SOURCE DATA section start
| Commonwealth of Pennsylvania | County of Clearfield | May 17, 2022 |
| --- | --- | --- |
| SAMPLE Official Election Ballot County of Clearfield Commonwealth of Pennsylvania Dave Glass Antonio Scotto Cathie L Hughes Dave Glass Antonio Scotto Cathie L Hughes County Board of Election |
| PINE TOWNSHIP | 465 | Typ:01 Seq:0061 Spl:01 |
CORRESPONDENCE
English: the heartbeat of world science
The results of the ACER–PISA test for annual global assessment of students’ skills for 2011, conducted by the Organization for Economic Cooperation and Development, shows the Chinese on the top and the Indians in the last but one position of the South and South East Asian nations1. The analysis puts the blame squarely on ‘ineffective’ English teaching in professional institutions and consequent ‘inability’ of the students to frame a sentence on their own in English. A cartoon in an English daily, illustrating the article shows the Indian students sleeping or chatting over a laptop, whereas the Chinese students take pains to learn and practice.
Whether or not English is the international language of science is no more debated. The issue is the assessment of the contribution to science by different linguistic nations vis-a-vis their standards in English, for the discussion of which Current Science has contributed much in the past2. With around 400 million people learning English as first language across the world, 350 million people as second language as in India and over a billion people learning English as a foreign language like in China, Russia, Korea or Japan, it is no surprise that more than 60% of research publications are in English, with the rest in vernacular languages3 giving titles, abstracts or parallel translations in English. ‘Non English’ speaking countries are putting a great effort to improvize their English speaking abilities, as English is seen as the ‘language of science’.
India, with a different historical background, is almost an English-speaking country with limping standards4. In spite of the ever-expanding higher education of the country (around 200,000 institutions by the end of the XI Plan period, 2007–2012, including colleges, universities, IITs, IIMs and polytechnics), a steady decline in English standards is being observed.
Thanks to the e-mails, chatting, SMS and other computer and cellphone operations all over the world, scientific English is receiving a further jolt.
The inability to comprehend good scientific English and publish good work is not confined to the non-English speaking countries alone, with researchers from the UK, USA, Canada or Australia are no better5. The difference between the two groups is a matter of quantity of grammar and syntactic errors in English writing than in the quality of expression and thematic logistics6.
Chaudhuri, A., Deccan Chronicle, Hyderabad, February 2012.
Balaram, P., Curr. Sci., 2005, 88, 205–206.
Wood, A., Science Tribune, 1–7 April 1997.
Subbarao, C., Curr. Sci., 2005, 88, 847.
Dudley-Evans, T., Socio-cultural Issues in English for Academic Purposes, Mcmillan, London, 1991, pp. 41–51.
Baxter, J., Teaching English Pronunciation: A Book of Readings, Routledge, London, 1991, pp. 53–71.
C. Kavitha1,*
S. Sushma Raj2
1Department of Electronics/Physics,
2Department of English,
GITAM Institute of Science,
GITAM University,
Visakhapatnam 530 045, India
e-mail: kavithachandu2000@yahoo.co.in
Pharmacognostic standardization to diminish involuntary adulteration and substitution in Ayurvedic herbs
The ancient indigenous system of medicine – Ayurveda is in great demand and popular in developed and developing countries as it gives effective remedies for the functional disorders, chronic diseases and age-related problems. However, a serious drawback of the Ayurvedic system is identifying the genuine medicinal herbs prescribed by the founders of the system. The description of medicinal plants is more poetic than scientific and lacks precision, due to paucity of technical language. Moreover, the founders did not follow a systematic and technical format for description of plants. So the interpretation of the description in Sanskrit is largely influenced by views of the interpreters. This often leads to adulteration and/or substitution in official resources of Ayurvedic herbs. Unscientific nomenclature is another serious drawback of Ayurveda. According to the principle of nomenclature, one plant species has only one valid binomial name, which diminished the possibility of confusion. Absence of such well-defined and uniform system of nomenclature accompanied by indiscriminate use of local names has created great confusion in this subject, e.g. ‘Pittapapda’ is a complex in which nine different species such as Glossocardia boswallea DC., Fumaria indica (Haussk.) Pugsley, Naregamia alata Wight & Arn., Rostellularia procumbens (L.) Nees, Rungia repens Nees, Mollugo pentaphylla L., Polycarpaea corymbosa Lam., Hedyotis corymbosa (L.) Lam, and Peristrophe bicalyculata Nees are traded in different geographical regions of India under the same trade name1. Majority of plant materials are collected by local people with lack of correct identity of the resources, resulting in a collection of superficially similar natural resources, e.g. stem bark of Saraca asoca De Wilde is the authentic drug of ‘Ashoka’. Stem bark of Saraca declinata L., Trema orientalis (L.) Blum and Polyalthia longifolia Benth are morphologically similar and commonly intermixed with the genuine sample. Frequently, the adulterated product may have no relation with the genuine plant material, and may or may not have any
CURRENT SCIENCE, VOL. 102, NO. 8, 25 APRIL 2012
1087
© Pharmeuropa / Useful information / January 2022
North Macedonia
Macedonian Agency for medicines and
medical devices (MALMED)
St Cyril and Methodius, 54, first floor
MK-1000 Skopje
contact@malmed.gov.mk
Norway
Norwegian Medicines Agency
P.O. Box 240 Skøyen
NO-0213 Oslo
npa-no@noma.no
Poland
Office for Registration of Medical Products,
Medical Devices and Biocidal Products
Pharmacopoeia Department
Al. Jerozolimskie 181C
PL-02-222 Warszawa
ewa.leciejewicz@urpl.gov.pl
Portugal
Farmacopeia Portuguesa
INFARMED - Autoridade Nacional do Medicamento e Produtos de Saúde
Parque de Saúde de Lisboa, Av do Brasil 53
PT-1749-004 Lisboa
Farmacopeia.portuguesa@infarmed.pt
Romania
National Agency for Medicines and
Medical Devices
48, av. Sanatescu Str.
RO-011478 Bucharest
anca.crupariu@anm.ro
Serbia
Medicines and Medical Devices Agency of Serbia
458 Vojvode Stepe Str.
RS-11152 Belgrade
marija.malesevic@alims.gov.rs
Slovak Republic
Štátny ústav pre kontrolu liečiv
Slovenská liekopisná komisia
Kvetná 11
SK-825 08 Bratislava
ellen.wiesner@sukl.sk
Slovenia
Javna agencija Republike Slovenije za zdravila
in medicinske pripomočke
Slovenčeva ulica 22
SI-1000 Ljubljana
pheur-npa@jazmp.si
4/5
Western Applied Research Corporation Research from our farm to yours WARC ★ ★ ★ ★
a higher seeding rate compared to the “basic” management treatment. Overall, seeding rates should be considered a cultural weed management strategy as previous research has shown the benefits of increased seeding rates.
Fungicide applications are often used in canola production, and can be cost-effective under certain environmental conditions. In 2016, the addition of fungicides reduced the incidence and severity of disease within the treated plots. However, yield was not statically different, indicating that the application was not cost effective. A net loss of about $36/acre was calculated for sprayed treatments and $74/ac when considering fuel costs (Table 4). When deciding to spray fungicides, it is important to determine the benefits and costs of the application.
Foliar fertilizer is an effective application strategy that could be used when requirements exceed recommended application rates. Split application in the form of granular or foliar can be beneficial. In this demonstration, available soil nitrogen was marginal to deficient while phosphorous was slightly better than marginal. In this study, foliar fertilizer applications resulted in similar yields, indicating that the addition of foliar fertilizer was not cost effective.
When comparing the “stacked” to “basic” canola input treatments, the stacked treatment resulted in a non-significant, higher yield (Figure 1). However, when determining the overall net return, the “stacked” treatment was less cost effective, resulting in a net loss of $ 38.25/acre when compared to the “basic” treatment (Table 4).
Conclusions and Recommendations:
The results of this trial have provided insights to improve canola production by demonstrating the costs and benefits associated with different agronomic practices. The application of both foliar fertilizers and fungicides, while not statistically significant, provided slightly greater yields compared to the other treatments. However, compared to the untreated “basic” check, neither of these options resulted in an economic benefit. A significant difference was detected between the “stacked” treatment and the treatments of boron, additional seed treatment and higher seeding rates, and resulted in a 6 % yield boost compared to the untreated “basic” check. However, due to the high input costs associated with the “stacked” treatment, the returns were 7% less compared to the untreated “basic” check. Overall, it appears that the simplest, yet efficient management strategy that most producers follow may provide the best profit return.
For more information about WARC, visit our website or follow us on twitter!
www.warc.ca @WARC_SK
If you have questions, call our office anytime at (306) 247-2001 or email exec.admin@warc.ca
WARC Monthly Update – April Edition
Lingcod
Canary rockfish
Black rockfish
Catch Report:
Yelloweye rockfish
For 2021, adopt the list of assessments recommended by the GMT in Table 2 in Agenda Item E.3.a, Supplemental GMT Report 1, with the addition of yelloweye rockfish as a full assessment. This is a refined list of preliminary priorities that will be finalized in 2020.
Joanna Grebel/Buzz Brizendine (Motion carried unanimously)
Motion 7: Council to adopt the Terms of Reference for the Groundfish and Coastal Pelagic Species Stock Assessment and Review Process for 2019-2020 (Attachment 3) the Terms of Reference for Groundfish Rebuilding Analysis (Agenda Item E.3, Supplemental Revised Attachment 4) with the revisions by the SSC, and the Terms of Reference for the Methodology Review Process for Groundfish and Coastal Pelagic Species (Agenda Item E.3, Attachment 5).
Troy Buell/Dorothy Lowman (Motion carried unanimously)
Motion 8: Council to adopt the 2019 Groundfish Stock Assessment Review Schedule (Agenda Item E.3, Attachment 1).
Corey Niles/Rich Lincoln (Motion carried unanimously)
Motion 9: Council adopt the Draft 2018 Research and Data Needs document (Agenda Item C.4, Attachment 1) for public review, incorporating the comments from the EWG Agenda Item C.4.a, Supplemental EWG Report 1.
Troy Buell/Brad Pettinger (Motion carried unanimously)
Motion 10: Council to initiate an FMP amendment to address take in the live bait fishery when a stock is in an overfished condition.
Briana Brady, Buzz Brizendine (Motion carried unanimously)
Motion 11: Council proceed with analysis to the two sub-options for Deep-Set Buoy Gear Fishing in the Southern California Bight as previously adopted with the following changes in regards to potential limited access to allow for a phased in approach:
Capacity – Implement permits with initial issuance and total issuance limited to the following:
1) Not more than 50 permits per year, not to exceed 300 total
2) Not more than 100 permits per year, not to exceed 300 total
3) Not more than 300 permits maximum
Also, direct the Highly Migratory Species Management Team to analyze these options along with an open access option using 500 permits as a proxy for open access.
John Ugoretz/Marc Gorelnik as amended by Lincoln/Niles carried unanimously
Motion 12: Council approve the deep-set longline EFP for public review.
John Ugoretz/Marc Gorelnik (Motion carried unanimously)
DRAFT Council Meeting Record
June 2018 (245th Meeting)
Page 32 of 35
SOURCE DATA section end
Only one stretch of the entries above is wanted: the lines from the one containing "pheur-npa@jazmp.si" through the one containing "Fungicide applications are". Please reproduce it exactly.

pheur-npa@jazmp.si
4/5
Western Applied Research Corporation Research from our farm to yours WARC ★ ★ ★ ★
a higher seeding rate compared to the “basic” management treatment. Overall, seeding rates should be considered a cultural weed management strategy as previous research has shown the benefits of increased seeding rates.
Fungicide applications are often used in canola production, and can be cost-effective under certain environmental conditions. In 2016, the addition of fungicides reduced the incidence and severity of disease within the treated plots. However, yield was not statically different, indicating that the application was not cost effective. A net loss of about $36/acre was calculated for sprayed treatments and $74/ac when considering fuel costs (Table 4). When deciding to spray fungicides, it is important to determine the benefits and costs of the application.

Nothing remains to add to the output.